Friday, December 29, 2017

tense - "May" is not possible in the past?


Do I always have to use might when talk about the past and may does not belong there?




I may beat him now / tomorrow.


I may might beat him a year ago.




Answer



The past-tense forms of the modal auxiliaries can, may, shall and will are always used in sentences with past reference. But they are used in different ways. That is because these verbs have dual uses which present a special problem.




  1. Just like the past-tense forms of other verbs, they are used to represent present-tense forms 'backshifted' into the past:


     You are going to fight. I think     You were going to fight. I thought   

    ^^^^^^^^^^^^^^^^^^^^^^^^^^^^^^^ ^^^^^^^^^^^^^^^^^^^^^^^^^^^^^^^^^^
    you can beat him. ⇨ you could beat him.
    you may beat him. ⇨ you might beat him.
    ?you shall beat him. ⇨ you should beat him. (this use of 'shall' is dying)
     you will beat him. ⇨ you would beat him.


  2. But these auxiliaries, unlike ‘lexical’ verbs also employ their past-tense forms with present or future reference. This is particularly visible in so-called 'first conditional' constructions: non-past conditionals in which the condition is regarded as possible:


     If the fight is fair, I think      If the fight is fair, I think 
    ^^^^^^^^^^^^^^^^^^^^^^^^^^^^^ ^^^^^^^^^^^^^^^^^^^^^^^^^^^^^

    you can beat him. AND you could beat him.
    you may beat him. AND you might beat him.
    you shall beat him. AND you should beat him.
    you will beat him. ? you would beat him.
    (This one's a bit iffy; but it would certainly be acceptable
    in a context like "If the contests are fair, I think you
    would beat him sixty times out of a hundred.")

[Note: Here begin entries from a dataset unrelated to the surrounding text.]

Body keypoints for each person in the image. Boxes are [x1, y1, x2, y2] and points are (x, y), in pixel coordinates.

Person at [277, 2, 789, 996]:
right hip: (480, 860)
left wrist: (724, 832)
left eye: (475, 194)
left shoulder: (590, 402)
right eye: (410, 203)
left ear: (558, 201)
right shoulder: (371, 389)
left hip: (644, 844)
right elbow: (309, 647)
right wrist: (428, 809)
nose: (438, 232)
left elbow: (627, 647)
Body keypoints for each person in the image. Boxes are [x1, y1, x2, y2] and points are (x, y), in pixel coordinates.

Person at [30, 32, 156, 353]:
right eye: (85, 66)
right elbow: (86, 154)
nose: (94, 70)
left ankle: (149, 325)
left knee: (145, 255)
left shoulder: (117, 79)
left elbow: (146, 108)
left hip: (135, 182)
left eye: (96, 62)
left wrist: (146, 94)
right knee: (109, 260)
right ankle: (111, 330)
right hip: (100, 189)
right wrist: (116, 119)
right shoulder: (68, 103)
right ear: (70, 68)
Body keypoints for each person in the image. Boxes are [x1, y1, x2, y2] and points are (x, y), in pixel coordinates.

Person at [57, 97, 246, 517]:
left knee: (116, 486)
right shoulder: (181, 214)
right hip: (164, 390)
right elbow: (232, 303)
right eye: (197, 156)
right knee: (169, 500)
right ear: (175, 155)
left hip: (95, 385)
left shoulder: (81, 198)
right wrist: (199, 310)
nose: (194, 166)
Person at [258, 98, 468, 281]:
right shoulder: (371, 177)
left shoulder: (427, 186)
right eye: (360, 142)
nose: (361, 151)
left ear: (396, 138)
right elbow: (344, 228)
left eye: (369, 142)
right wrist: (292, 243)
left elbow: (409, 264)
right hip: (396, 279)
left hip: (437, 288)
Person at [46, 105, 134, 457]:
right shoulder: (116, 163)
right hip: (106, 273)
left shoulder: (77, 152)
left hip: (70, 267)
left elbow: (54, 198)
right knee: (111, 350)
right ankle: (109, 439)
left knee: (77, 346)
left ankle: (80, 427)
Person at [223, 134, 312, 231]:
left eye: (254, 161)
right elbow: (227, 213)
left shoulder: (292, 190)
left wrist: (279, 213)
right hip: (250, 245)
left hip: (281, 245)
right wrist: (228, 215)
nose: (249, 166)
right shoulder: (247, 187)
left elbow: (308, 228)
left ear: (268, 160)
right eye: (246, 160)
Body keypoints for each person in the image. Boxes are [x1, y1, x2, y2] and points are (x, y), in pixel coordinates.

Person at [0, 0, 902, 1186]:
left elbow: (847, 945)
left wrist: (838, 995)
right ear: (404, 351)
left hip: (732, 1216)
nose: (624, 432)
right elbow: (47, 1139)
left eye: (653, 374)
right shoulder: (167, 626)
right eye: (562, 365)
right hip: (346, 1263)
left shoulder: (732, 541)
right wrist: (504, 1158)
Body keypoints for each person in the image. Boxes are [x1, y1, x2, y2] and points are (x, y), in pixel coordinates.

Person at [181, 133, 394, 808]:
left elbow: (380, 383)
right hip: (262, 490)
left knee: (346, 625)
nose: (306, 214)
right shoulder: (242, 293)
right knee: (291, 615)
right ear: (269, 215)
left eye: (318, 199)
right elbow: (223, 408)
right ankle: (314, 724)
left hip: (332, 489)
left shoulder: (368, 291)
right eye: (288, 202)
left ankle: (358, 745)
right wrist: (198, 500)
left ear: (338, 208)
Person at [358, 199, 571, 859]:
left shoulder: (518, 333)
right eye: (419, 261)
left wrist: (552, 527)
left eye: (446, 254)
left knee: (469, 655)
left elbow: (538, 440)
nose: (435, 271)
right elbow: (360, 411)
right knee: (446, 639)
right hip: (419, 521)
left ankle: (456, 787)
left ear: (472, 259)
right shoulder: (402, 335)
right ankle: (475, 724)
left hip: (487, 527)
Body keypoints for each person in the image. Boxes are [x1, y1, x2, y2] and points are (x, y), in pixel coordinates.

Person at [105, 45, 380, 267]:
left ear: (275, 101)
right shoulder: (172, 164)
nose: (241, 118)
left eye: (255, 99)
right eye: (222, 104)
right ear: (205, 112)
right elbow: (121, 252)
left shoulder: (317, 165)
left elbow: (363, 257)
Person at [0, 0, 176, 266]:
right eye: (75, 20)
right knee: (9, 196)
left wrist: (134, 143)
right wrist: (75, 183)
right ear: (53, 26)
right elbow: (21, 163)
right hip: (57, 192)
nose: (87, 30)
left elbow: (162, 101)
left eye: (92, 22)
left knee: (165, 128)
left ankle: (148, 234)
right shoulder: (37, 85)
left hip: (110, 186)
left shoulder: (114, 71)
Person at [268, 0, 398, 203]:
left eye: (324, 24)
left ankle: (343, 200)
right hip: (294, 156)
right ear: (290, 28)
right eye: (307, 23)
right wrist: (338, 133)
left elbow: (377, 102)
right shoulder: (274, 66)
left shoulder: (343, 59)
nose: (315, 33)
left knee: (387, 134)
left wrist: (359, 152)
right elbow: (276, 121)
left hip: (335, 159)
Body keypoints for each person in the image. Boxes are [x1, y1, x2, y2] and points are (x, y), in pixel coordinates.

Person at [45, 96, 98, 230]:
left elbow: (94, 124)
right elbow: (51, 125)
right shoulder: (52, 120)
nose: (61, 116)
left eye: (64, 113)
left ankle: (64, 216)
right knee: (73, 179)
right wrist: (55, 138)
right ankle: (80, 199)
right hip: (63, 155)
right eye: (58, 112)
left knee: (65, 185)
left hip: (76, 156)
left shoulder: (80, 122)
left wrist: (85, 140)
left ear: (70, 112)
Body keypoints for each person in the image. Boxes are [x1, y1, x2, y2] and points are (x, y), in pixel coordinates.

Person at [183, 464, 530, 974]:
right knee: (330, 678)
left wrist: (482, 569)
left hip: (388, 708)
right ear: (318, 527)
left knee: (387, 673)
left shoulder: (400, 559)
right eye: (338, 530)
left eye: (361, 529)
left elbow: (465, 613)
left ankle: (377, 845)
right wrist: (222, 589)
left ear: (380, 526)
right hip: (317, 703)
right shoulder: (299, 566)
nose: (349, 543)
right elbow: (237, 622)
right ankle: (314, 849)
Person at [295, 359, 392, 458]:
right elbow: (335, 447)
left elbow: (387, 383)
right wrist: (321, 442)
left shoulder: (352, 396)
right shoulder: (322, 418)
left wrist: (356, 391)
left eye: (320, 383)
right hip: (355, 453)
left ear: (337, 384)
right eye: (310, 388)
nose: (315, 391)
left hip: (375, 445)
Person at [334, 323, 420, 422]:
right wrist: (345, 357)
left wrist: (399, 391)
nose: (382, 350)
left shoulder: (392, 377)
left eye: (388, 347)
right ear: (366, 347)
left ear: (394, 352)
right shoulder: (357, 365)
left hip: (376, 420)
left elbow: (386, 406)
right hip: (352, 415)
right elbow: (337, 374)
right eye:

    In many cases, the difference between 'present-reference/present-tense' and 'present-reference/past-tense' use is so slight that the simple past form may be used for either when the sentence is backshifted to past-reference—for instance, in a backshifted ‘first conditional’ (we might call it a ‘one-and-a-halfth conditional’):




    Back in '06 I thought that if the fight was fair you could / might / should / would beat him.



    In the case of higher-level conditionals, however—what are sometimes called counterfactual or irrealis conditionals, in which the condition is regarded as impossible—this does not suffice. These constructions must be strongly marked with a past-tense form.


    When an irrealis sentence has present reference, the so-called ‘second conditional’, this marking is accomplished by casting the verb into a past-tense form undifferentiated for person, what used to be called the past subjunctive:



    If the fight were fair, you could / might / should / would beat him.



    But now all the verb sequences have been cast into past-tense forms. How, then, do you backshift this sentence into past reference?


    The workaround which English has evolved is to mark both sequences with a HAVE + past participle construction. This marker is placed on the finite verb which heads each verb sequence if it is capable of taking it. But modal verbs are 'defective', they have no past participles with which this marker can realized; so the marker is moved to the next verb in the sequence:


    PRESENT: If the fight [  were  ] fair you [might    beat    ] him, but it’s not;

    past ↓ ↳ →
    marker ↓ (oops!) ↴
    PAST: If the fight [had been] fair you [might have beaten] him; but it wasn’t.


The last sentence looks like a perfect construction, but it’s not. It's the form taken by a subjunctive past with past reference. You must be careful to distinguish this from such sentences as:



He may have won; I'm not sure and its past version
He might have won; I wasn't sure.


He may have been cheated; I'm not sure and its past version

He might have been cheated; I wasn't sure.



These are true perfect constructions, with current (past or present) reference, designating his current state of "championship" resulting from his past action winning or of "cheatedness" resulting from somebody's past action of cheating him. They are cast into infinitive form because they are headed by the modal MAY, indicating uncertainty. They are thus equivalent to:



It is possible that he has won ... and
It was possible that he had won.


It is possible that he has been cheated ... and
It was possible that he had been cheated.